### Exercise goal
Copy the stretch of the listing below from the line containing "40 min 16 s." through the line containing "7 h 50 min 37 s", keeping every line unchanged.

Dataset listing
— start —
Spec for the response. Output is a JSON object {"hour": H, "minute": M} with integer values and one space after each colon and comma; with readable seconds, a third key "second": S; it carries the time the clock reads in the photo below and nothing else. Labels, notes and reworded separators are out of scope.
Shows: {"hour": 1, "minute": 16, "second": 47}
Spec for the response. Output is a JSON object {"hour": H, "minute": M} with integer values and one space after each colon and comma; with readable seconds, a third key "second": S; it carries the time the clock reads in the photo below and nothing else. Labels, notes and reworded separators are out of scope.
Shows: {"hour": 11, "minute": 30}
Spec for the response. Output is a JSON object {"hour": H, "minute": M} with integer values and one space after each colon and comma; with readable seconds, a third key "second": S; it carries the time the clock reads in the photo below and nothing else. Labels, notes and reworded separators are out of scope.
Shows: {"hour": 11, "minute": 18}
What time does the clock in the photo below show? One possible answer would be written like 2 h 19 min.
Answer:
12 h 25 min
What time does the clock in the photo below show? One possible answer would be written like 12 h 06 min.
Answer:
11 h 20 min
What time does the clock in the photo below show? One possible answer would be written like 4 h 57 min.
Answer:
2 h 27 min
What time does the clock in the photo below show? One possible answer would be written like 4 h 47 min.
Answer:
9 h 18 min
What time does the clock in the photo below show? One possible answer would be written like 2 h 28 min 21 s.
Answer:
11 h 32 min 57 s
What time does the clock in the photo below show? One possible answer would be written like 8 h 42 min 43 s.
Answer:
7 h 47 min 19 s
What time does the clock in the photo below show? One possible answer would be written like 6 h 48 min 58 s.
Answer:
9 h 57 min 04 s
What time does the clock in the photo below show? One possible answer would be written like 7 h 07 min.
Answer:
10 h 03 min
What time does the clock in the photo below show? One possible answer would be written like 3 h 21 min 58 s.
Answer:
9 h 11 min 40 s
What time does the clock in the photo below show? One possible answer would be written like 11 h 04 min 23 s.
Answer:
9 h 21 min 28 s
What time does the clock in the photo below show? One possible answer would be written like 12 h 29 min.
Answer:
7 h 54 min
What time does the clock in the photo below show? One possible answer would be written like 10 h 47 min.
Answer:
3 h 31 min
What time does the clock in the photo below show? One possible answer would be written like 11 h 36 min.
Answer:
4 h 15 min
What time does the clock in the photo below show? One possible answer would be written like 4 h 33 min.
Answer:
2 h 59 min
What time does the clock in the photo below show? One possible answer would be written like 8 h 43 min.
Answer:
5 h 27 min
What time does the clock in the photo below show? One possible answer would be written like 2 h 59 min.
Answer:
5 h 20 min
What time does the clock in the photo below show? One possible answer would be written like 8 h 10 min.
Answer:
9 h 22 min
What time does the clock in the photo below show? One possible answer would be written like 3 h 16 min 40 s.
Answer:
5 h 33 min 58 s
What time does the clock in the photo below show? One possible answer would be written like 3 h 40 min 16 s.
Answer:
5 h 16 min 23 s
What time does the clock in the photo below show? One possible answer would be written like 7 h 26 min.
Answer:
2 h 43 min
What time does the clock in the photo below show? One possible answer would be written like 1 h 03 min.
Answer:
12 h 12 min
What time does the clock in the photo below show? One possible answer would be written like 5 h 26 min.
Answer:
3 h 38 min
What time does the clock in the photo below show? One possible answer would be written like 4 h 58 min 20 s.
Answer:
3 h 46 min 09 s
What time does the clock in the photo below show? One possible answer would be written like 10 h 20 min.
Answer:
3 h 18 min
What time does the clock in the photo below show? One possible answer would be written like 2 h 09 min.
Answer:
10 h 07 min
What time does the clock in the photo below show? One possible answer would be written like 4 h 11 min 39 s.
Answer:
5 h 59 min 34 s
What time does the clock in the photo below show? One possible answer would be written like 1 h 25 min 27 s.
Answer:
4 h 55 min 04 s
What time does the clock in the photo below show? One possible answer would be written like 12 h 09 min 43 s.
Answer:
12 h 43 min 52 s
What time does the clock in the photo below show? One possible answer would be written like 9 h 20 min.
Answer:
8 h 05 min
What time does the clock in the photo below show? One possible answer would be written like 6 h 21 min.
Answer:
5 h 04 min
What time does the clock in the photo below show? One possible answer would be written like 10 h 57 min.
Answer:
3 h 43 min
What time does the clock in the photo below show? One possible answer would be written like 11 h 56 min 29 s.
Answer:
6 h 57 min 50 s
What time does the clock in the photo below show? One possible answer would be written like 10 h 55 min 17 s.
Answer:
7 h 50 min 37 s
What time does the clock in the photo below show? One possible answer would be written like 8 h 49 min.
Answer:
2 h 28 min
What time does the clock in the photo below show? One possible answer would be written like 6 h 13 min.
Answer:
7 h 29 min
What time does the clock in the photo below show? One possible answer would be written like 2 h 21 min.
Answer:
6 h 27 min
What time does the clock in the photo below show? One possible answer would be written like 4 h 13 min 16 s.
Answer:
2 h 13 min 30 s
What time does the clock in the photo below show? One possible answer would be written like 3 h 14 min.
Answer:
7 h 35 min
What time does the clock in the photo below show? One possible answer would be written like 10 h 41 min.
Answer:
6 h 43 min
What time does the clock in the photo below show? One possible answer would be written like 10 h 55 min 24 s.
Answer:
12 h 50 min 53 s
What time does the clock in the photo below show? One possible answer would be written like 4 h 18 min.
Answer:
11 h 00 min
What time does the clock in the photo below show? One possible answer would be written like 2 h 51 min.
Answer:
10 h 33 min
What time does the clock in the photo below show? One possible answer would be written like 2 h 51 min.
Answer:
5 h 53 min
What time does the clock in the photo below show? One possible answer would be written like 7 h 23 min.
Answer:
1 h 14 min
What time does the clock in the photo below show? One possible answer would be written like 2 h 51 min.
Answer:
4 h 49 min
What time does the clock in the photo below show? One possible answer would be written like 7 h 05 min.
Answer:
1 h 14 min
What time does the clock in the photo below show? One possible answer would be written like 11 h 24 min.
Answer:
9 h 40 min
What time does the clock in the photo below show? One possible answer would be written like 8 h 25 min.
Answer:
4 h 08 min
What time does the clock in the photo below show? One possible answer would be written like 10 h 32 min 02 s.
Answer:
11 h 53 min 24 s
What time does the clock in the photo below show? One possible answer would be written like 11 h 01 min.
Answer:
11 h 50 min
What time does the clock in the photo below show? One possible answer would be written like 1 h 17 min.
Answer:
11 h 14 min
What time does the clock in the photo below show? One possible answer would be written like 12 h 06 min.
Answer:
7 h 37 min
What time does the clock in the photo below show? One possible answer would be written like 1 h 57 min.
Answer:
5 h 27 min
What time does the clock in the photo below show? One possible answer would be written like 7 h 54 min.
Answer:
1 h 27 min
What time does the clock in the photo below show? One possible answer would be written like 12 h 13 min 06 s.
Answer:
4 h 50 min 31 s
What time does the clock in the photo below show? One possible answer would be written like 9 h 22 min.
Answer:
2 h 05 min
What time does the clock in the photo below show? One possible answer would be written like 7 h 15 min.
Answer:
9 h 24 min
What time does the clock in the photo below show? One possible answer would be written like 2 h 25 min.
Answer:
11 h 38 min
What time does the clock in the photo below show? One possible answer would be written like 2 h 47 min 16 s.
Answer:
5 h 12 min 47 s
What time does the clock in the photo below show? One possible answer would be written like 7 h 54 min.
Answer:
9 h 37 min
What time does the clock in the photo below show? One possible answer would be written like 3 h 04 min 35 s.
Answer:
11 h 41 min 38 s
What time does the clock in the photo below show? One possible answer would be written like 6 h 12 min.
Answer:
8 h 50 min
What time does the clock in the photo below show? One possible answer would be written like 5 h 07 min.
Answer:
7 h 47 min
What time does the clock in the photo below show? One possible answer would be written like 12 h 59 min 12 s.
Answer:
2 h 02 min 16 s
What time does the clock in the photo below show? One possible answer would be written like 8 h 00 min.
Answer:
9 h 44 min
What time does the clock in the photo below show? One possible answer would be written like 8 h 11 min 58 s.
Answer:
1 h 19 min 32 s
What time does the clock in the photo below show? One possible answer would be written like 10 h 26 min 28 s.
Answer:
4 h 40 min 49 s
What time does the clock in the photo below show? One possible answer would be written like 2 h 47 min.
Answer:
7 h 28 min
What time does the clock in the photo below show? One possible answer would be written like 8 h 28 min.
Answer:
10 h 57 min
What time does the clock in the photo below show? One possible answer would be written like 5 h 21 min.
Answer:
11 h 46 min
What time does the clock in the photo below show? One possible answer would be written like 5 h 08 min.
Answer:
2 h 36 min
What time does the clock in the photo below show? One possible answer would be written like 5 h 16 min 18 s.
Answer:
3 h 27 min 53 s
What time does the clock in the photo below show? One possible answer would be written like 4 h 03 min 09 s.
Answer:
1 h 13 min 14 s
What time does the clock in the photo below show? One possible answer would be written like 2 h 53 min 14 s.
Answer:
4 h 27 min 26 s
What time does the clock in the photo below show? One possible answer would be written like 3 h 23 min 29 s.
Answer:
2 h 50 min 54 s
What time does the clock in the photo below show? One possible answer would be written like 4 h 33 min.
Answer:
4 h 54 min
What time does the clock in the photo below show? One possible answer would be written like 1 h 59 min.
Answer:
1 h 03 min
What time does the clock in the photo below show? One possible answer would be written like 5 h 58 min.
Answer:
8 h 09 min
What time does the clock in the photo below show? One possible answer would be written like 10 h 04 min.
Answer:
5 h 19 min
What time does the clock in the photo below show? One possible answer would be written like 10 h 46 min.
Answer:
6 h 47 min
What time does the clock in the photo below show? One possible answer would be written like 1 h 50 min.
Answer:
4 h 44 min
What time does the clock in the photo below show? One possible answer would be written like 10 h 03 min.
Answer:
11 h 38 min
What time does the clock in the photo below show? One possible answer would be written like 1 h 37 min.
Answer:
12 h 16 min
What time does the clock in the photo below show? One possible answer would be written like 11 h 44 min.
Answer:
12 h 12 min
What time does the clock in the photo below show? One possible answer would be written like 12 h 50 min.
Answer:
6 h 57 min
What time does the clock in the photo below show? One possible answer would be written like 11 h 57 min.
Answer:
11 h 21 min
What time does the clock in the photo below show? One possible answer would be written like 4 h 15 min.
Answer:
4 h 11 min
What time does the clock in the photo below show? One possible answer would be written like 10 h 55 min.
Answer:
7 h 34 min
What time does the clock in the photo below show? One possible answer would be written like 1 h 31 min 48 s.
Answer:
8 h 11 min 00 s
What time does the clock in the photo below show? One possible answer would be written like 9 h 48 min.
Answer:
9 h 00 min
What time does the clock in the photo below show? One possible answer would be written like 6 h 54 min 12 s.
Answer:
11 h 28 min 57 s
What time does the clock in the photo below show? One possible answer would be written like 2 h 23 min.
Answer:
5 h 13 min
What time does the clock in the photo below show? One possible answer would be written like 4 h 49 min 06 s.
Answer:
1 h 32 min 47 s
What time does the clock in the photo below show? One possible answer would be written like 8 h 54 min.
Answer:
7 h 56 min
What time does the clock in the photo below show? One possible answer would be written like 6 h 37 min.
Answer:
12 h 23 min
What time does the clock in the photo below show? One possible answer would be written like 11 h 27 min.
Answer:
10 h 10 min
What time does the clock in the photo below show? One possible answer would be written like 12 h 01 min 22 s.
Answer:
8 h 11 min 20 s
— end —
### Answer to the problem
What time does the clock in the photo below show? One possible answer would be written like 3 h 40 min 16 s.
Answer:
5 h 16 min 23 s
What time does the clock in the photo below show? One possible answer would be written like 7 h 26 min.
Answer:
2 h 43 min
What time does the clock in the photo below show? One possible answer would be written like 1 h 03 min.
Answer:
12 h 12 min
What time does the clock in the photo below show? One possible answer would be written like 5 h 26 min.
Answer:
3 h 38 min
What time does the clock in the photo below show? One possible answer would be written like 4 h 58 min 20 s.
Answer:
3 h 46 min 09 s
What time does the clock in the photo below show? One possible answer would be written like 10 h 20 min.
Answer:
3 h 18 min
What time does the clock in the photo below show? One possible answer would be written like 2 h 09 min.
Answer:
10 h 07 min
What time does the clock in the photo below show? One possible answer would be written like 4 h 11 min 39 s.
Answer:
5 h 59 min 34 s
What time does the clock in the photo below show? One possible answer would be written like 1 h 25 min 27 s.
Answer:
4 h 55 min 04 s
What time does the clock in the photo below show? One possible answer would be written like 12 h 09 min 43 s.
Answer:
12 h 43 min 52 s
What time does the clock in the photo below show? One possible answer would be written like 9 h 20 min.
Answer:
8 h 05 min
What time does the clock in the photo below show? One possible answer would be written like 6 h 21 min.
Answer:
5 h 04 min
What time does the clock in the photo below show? One possible answer would be written like 10 h 57 min.
Answer:
3 h 43 min
What time does the clock in the photo below show? One possible answer would be written like 11 h 56 min 29 s.
Answer:
6 h 57 min 50 s
What time does the clock in the photo below show? One possible answer would be written like 10 h 55 min 17 s.
Answer:
7 h 50 min 37 s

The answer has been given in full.